Sonntag, Mai 25, 2008

Life Between Resurrection and Ascension

Do you see the rainbow reminding us that storms cannot take away our hope and God's promise.
For me it is more than symbolic that my mother passed away between resurrection Sunday and Ascension Day - she left us and reminds us that we remain here between these two pillars of existence. So how did Jesus' followers feel after they saw him bodily go up into the sky? They had been together with him for about 3 years almost daily. But I knew no life without my mother somewhere, near or far, still playing an important role in my life. Now I have to find a life between resurrection and ascension, a life in which I remember her and anticipate seeing her again.

Help has come from different sources. The Bible and prayer play primary roles. A little book by N.T. Wright, "Following Jesus, Reflections on Biblical Discipleship" has been very helpful in clairifying misunderstandings about life after this life. And a CD I seldom heard has reminded me that for Christians, when we see God directly and see our family and friends again, knowing there will never be a separation ever again, it is a time, an existence of matchless joy and celebration, described in the Bible as a giant feast with the best foods and wine and lots of dancing. In other words, you cannot imagine having a better time. And all our family and friends who have passed out of this life now enjoy this feast, and they also long for us to join them, and they know we will join them, sooner or later.

So for me, this time of waiting is a part of the "sting of death" Paul talks about in 1 Corinthians 15, the emotional grief and pain of separation that should also remind us: this is the last thing that God will remove, and then it is all over.

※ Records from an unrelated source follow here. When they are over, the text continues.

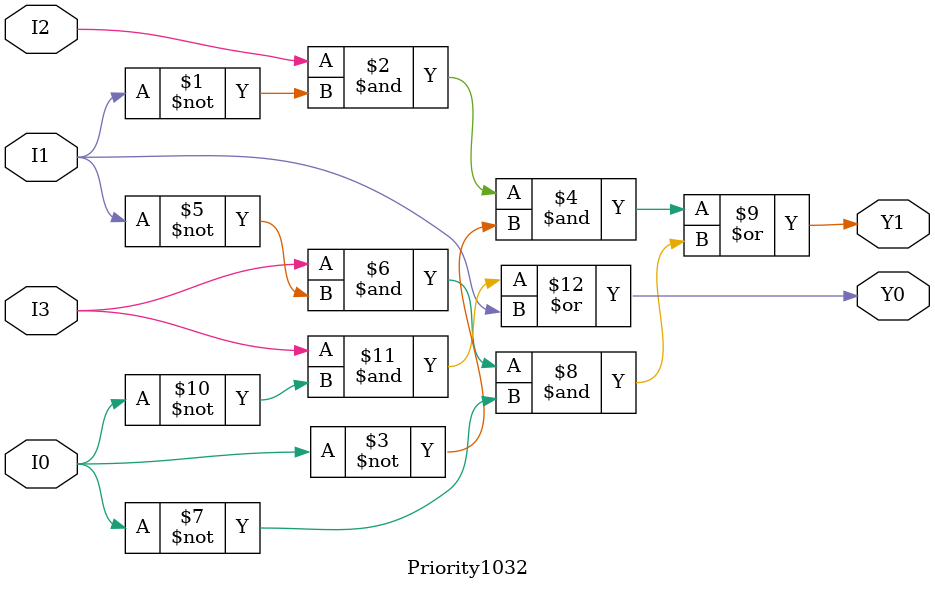
<source format=v>
module Priority1032(Y1,Y0,I3,I2,I1,I0);
output Y1,Y0;
input I3,I2,I1,I0;
assign Y1= (I2&~I1&~I0)|(I3&~I1&~I0);
assign Y0= (I3&~I0)|I1;
endmodule
</source>
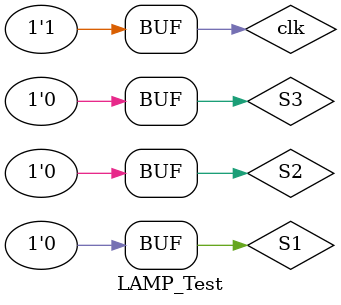
<source format=v>
`timescale 1ns / 1ps
module LAMP_Test;
// Inputs
	reg clk;
	reg S1;
	reg S2;
	reg S3;
// Outputs
	wire F;
// Instantiate the Unit Under Test (UUT)
	LampCtrl uut (
		.clk(clk), 
		.S1(S1), 
		.S2(S2), 
		.S3(S3), 
		.F(F)
	);
	
   initial begin
		// Initialize Inputs
		clk = 0;
		S1 = 0;
		S2 = 0;
		S3 = 0;

		// Wait 100 ns for global reset to finish
		#100;
        
		// Add stimulus here
		S1 = 1;	
		#20 S1 = 0;
		#6000 S2 = 1;   //#2^8=256*20=5120
		#20 S2 = 0;
		#6000 S3 = 1;
		#20 S3 = 0;
		#6000;
	end
	
 	always begin
		#10 clk = 0;
		#10 clk = 1;
	end   
	
endmodule
</source>
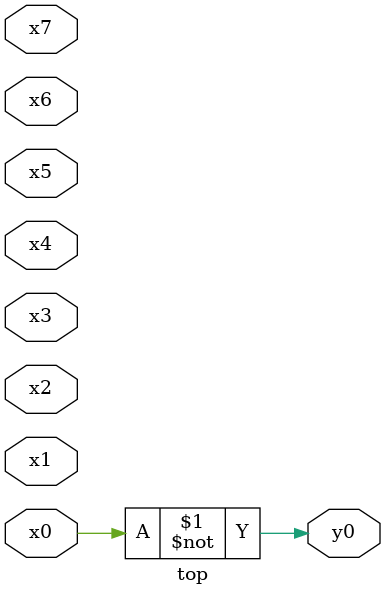
<source format=v>
module top( x0 , x1 , x2 , x3 , x4 , x5 , x6 , x7 , y0 );
  input x0 , x1 , x2 , x3 , x4 , x5 , x6 , x7 ;
  output y0 ;
  assign y0 = ~x0 ;
endmodule

</source>
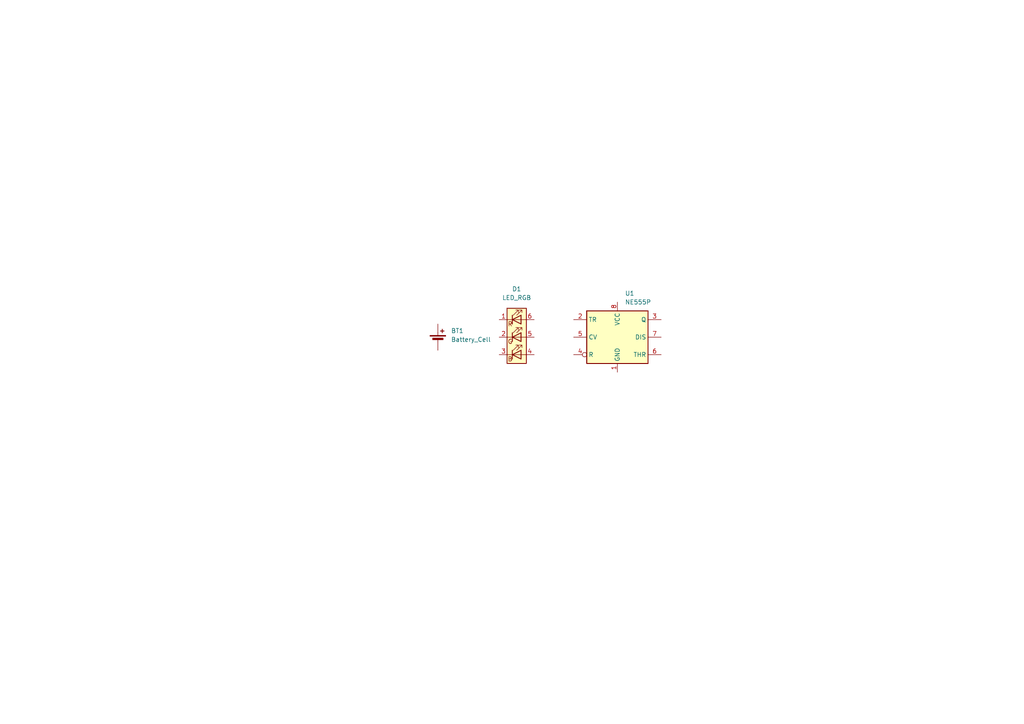
<source format=kicad_sch>
(kicad_sch
	(version 20231120)
	(generator "eeschema")
	(generator_version "8.0")
	(uuid "e772146f-0820-405a-952e-e3f57a4d5e8a")
	(paper "A4")
	
	(symbol
		(lib_id "Timer:NE555P")
		(at 179.07 97.79 0)
		(unit 1)
		(exclude_from_sim no)
		(in_bom yes)
		(on_board yes)
		(dnp no)
		(fields_autoplaced yes)
		(uuid "4da14405-7d5e-460a-ba5f-5669d2ead940")
		(property "Reference" "U1"
			(at 181.2641 85.09 0)
			(effects
				(font
					(size 1.27 1.27)
				)
				(justify left)
			)
		)
		(property "Value" "NE555P"
			(at 181.2641 87.63 0)
			(effects
				(font
					(size 1.27 1.27)
				)
				(justify left)
			)
		)
		(property "Footprint" "Package_DIP:DIP-8_W7.62mm"
			(at 195.58 107.95 0)
			(effects
				(font
					(size 1.27 1.27)
				)
				(hide yes)
			)
		)
		(property "Datasheet" "http://www.ti.com/lit/ds/symlink/ne555.pdf"
			(at 200.66 107.95 0)
			(effects
				(font
					(size 1.27 1.27)
				)
				(hide yes)
			)
		)
		(property "Description" "Precision Timers, 555 compatible,  PDIP-8"
			(at 179.07 97.79 0)
			(effects
				(font
					(size 1.27 1.27)
				)
				(hide yes)
			)
		)
		(pin "1"
			(uuid "e14685e4-916f-48bc-996d-1f238781c8ee")
		)
		(pin "8"
			(uuid "07f38df1-73d4-4645-93e8-de4f39cbaba6")
		)
		(pin "4"
			(uuid "74852050-10d9-4f58-b9d9-82a837fbc403")
		)
		(pin "3"
			(uuid "42e60244-d4a2-4b7f-9e59-52df213a7861")
		)
		(pin "7"
			(uuid "77228b23-dbb0-4195-96e2-b6d240181a00")
		)
		(pin "6"
			(uuid "a41b7d6b-9cca-4677-9695-439a33a0978e")
		)
		(pin "5"
			(uuid "dbce71d7-c874-4fc7-acf2-5974118e909c")
		)
		(pin "2"
			(uuid "115e5ac3-a664-447f-ae6a-56f332fda721")
		)
		(instances
			(project "godzilla"
				(path "/e772146f-0820-405a-952e-e3f57a4d5e8a"
					(reference "U1")
					(unit 1)
				)
			)
		)
	)
	(symbol
		(lib_id "Device:LED_RGB")
		(at 149.86 97.79 0)
		(unit 1)
		(exclude_from_sim no)
		(in_bom yes)
		(on_board yes)
		(dnp no)
		(fields_autoplaced yes)
		(uuid "edd0b50a-3ca9-4d9b-b4c5-41adf5508057")
		(property "Reference" "D1"
			(at 149.86 83.82 0)
			(effects
				(font
					(size 1.27 1.27)
				)
			)
		)
		(property "Value" "LED_RGB"
			(at 149.86 86.36 0)
			(effects
				(font
					(size 1.27 1.27)
				)
			)
		)
		(property "Footprint" "LED_SMD:LED_WS2812_PLCC6_5.0x5.0mm_P1.6mm"
			(at 149.86 99.06 0)
			(effects
				(font
					(size 1.27 1.27)
				)
				(hide yes)
			)
		)
		(property "Datasheet" "~"
			(at 149.86 99.06 0)
			(effects
				(font
					(size 1.27 1.27)
				)
				(hide yes)
			)
		)
		(property "Description" "RGB LED, 6 pin package"
			(at 149.86 97.79 0)
			(effects
				(font
					(size 1.27 1.27)
				)
				(hide yes)
			)
		)
		(pin "1"
			(uuid "38753681-a67f-4799-b3e9-c0f45cf92312")
		)
		(pin "3"
			(uuid "43e3b8c9-f5a5-4de2-99ce-2ba9bad274b0")
		)
		(pin "2"
			(uuid "4cbc7872-cb64-45fa-abc5-ba9ae8af1fcf")
		)
		(pin "5"
			(uuid "9a0a29db-1f27-42df-a8c4-0d30565b662c")
		)
		(pin "4"
			(uuid "12eb0429-a3c1-4e99-9db8-7e45ea7b487b")
		)
		(pin "6"
			(uuid "fa840eb7-5c49-4d3c-b260-32a55d70a48d")
		)
		(instances
			(project "godzilla"
				(path "/e772146f-0820-405a-952e-e3f57a4d5e8a"
					(reference "D1")
					(unit 1)
				)
			)
		)
	)
	(symbol
		(lib_id "Device:Battery_Cell")
		(at 127 99.06 0)
		(unit 1)
		(exclude_from_sim no)
		(in_bom yes)
		(on_board yes)
		(dnp no)
		(fields_autoplaced yes)
		(uuid "ffeed998-28d9-4955-9e6f-8d4726de9e10")
		(property "Reference" "BT1"
			(at 130.81 95.9484 0)
			(effects
				(font
					(size 1.27 1.27)
				)
				(justify left)
			)
		)
		(property "Value" "Battery_Cell"
			(at 130.81 98.4884 0)
			(effects
				(font
					(size 1.27 1.27)
				)
				(justify left)
			)
		)
		(property "Footprint" "custom_footprint_library:battery_holder_coin"
			(at 127 97.536 90)
			(effects
				(font
					(size 1.27 1.27)
				)
				(hide yes)
			)
		)
		(property "Datasheet" "~"
			(at 127 97.536 90)
			(effects
				(font
					(size 1.27 1.27)
				)
				(hide yes)
			)
		)
		(property "Description" "Single-cell battery"
			(at 127 99.06 0)
			(effects
				(font
					(size 1.27 1.27)
				)
				(hide yes)
			)
		)
		(pin "1"
			(uuid "808df218-8f07-4ad4-95ff-6bbef49e9cb6")
		)
		(pin "2"
			(uuid "8c9c970e-f6fc-480f-89a5-857211c45b91")
		)
		(instances
			(project "godzilla"
				(path "/e772146f-0820-405a-952e-e3f57a4d5e8a"
					(reference "BT1")
					(unit 1)
				)
			)
		)
	)
	(sheet_instances
		(path "/"
			(page "1")
		)
	)
)

</source>
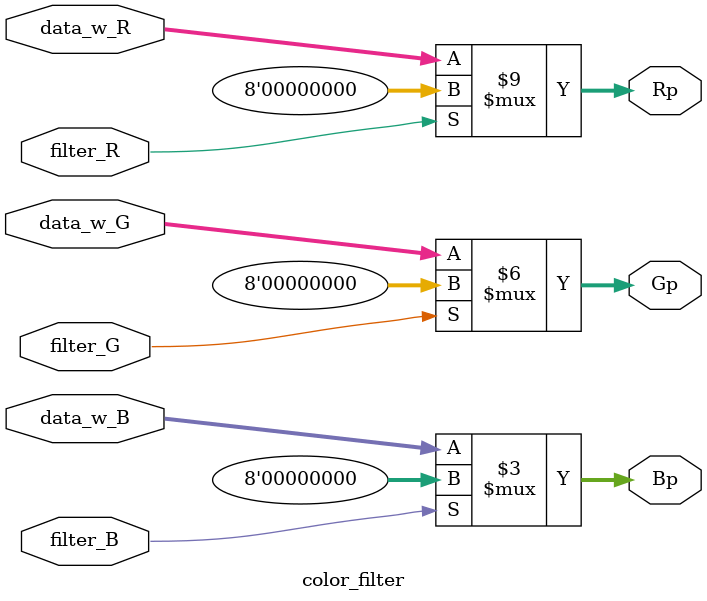
<source format=v>
module color_filter (
              //  input  wire clk,            // System clock.
                output reg  [7:0] Rp,             // Pixel (R) 
                output reg  [7:0] Gp,             // Pixel (G) 
                output reg  [7:0] Bp,            // Pixel (B) 
                input [7:0] data_w_R,
                input [7:0] data_w_G,
                input [7:0] data_w_B,

                input filter_R,
                input filter_G,
                input filter_B,
                );

 

  always @(*) begin
    if(filter_R) begin
      Rp <= 0;
    end
    else begin
      Rp <= data_w_R;
    end
    if(filter_G) begin
      Gp <= 0;
    end
    else begin
      Gp <= data_w_G;
    end
    if(filter_B) begin
      Bp <= 0;
    end
    else begin
      Bp <= data_w_B;
    end
  end


endmodule
</source>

No more pain, grief, separation, tears, fear, insecurity, or wondering what will happen.

Samstag, Mai 03, 2008

Elegy of love and hope

My Mother at Central Market in Fort Worth in August 2004
My Mother at the Botanical Gardens in Fort Worth in March 2005

Our last visit to the family cemetary in January 2007. Now she has joined the rest of our family to await the resurrection.


You are my first thought when I wake,

when I see pictures of you, I get weak,

I know right away if anything I do or experience would make you laugh or smile,

And I think of everything I want to tell you every day,

I recognize gifts that would touch you,

And remember restaurant meals you would like,

but none of these things can change the bitter reality;

for you are gone.




When will I ever see you again?

Yet I still feel your presence every day

knowing what you say

seeing the look in your face

that speaks volumes to someone you love;

When will I take you in my arms again

and know that I am finally where I belong?



When the trumpets sound

And I lay my head the last time down

Then I will redeem my love and longing

As I feel your true face the Maker fit you with from eternity,

As I hear your real voice with my perfect ears;

We will dance again like in that dance class,

But this time there will be no stumbling,

For you have taught me all the moves,

And in our resurrection bodies we will dance before the Author of the unconditional love you always showed me,

And no tears will ever again fall as we embrace with our immortal arms of love.